> **Text to read**:
"""

MIDI hasn't been updated in over 20 years, and even then it was incremental type updates. The spec itself hasn't really changed since...1983? It's kind of impressive that the music industry is still entirely reliant on 35+ year old tech that hasn't changed, but at the same time, what modern tech hasn't evolved in that timeframe? We've even done away with BIOS at this point, I'm trying to think of something else that's deeply computer integrated and has remained largely unchanged in the past 20 years.
"Don't meddle in the affairs of a patent dragon, for thou art tasty and good with ketchup." ~ohcrapitssteve
I can remember reading about the possibility of adding microprocessors to electronic keyboards someday. The article mentioned the problem companies will have with compatibility. That was a LONG time ago. Anybody remember MIDI adapters for sound card joystick ports? I have one of those somewhere. Worked good.
MIDI malware. /oblig captcha : nonzero
Likely MIDI approved vendors will be the only ones who can communicate on the bus, or better yet, buy the license for Korg event reception to get "full features", and yes, Midi Content Protection ... hope your wallets are ready.
> , what modern tech hasn't evolved in that timeframe? We've even done away with BIOS at this point, I'm trying to think of something else that's deeply computer integrated and has remained largely unchanged in the past 20 years
Mice, keyboards. I have Model M (1984) on my wishlist, as an upgrade from my current keyboard.
ASCII is still king - over 95% of web pages are ASCII. In the Unicode wars, UTF8 (which is ASCII, plus more) won because it's technically superior in a strict sense - it does everything better than competing encodings do.
On a midi-related tangent, I have a box with about 20 midi cables, still unopened in original packaging. Perhaps someone who clicked on this midi article has a use for them?
https://en.wikipedia.org/wiki/Open_Sound_Control
Mice have moved from trackballs to optical sensors primarily, keyboards have adopted USB as the standard connectivity, ASCII has evolved into UTF8 as you implied, but even beyond that, ASCII was last updated to the current ANSI standards in '86 as I recall (so damned close).
I don't have much MIDI cable oriented these days, believe it or not, CV is coming back stronger than MIDI right now.

"""

Stored entries:
"""

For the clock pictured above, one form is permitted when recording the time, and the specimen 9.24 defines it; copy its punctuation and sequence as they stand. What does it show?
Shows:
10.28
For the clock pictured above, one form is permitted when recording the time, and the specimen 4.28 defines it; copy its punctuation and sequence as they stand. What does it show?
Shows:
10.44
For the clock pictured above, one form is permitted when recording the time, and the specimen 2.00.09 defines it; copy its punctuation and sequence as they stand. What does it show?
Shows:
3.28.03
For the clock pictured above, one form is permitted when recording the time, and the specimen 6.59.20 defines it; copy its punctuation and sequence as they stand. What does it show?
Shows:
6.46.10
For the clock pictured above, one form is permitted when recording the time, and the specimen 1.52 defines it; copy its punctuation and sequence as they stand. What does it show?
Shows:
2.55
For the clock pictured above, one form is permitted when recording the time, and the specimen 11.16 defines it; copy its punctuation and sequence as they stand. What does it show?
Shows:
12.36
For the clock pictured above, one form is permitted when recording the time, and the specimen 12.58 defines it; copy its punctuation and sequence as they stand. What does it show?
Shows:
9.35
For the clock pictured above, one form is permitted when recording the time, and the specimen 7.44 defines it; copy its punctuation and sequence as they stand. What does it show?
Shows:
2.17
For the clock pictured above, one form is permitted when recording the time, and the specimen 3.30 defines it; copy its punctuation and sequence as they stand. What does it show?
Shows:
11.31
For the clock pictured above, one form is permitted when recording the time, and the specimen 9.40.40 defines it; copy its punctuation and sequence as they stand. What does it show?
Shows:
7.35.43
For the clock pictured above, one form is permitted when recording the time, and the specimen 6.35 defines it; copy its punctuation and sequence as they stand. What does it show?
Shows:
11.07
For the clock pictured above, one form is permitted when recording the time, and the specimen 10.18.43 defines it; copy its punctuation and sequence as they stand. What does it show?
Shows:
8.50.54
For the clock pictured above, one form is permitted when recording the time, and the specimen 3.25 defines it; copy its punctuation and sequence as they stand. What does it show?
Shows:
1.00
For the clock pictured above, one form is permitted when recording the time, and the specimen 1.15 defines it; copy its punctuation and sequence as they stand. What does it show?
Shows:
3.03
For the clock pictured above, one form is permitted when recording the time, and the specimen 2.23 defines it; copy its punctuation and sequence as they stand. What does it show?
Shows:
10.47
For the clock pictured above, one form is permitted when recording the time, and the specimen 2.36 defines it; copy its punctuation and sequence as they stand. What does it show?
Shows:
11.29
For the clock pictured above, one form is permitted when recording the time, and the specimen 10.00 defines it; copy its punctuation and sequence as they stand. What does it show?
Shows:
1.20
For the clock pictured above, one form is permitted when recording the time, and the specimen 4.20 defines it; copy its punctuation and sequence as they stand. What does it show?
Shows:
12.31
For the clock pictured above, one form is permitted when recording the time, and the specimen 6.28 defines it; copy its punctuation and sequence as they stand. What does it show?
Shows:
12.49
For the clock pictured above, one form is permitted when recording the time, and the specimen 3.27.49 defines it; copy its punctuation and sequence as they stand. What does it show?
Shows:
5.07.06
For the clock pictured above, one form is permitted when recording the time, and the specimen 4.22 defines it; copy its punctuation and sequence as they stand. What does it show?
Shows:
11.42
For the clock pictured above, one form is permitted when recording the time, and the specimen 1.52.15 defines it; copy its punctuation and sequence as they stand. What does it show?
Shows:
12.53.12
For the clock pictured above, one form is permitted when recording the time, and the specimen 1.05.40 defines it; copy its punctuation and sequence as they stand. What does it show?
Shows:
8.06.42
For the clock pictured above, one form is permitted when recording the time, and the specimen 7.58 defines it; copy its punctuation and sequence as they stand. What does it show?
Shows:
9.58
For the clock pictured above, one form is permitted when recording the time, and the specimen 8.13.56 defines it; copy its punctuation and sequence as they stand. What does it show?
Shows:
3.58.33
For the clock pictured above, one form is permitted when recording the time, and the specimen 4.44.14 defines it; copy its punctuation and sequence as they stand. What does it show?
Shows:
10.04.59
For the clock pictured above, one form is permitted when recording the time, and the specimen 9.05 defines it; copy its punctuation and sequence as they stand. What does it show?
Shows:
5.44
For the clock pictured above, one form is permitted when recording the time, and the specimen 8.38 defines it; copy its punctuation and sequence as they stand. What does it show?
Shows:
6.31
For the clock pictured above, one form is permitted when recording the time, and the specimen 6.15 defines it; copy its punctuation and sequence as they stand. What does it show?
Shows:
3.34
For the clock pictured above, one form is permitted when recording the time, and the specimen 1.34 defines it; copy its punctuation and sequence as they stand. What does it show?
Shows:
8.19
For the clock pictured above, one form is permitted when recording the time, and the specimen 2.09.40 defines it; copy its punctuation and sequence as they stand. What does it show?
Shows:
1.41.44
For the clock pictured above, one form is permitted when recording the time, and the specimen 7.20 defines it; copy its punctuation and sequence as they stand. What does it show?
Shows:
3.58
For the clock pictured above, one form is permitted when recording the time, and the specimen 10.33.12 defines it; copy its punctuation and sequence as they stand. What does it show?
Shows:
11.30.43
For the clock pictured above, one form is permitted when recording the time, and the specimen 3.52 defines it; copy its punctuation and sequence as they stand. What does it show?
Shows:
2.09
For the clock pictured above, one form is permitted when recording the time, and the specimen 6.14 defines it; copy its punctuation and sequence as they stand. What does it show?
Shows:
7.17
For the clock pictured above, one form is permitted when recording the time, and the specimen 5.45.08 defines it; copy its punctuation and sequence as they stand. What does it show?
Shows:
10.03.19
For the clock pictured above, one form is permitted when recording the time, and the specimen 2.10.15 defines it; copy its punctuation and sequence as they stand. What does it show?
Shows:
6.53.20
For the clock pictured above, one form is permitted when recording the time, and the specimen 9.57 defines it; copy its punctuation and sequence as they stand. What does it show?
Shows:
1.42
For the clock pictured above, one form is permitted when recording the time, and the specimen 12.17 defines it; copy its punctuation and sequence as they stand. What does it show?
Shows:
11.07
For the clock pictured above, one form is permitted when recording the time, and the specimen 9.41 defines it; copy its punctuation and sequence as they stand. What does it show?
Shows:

"""

> **Given task**: Copy the passage of the MIDI discussion between "ASCII is still" and "MIDI right now.", inclusive.

> **Worked answer**:
ASCII is still king - over 95% of web pages are ASCII. In the Unicode wars, UTF8 (which is ASCII, plus more) won because it's technically superior in a strict sense - it does everything better than competing encodings do.
On a midi-related tangent, I have a box with about 20 midi cables, still unopened in original packaging. Perhaps someone who clicked on this midi article has a use for them?
https://en.wikipedia.org/wiki/Open_Sound_Control
Mice have moved from trackballs to optical sensors primarily, keyboards have adopted USB as the standard connectivity, ASCII has evolved into UTF8 as you implied, but even beyond that, ASCII was last updated to the current ANSI standards in '86 as I recall (so damned close).
I don't have much MIDI cable oriented these days, believe it or not, CV is coming back stronger than MIDI right now.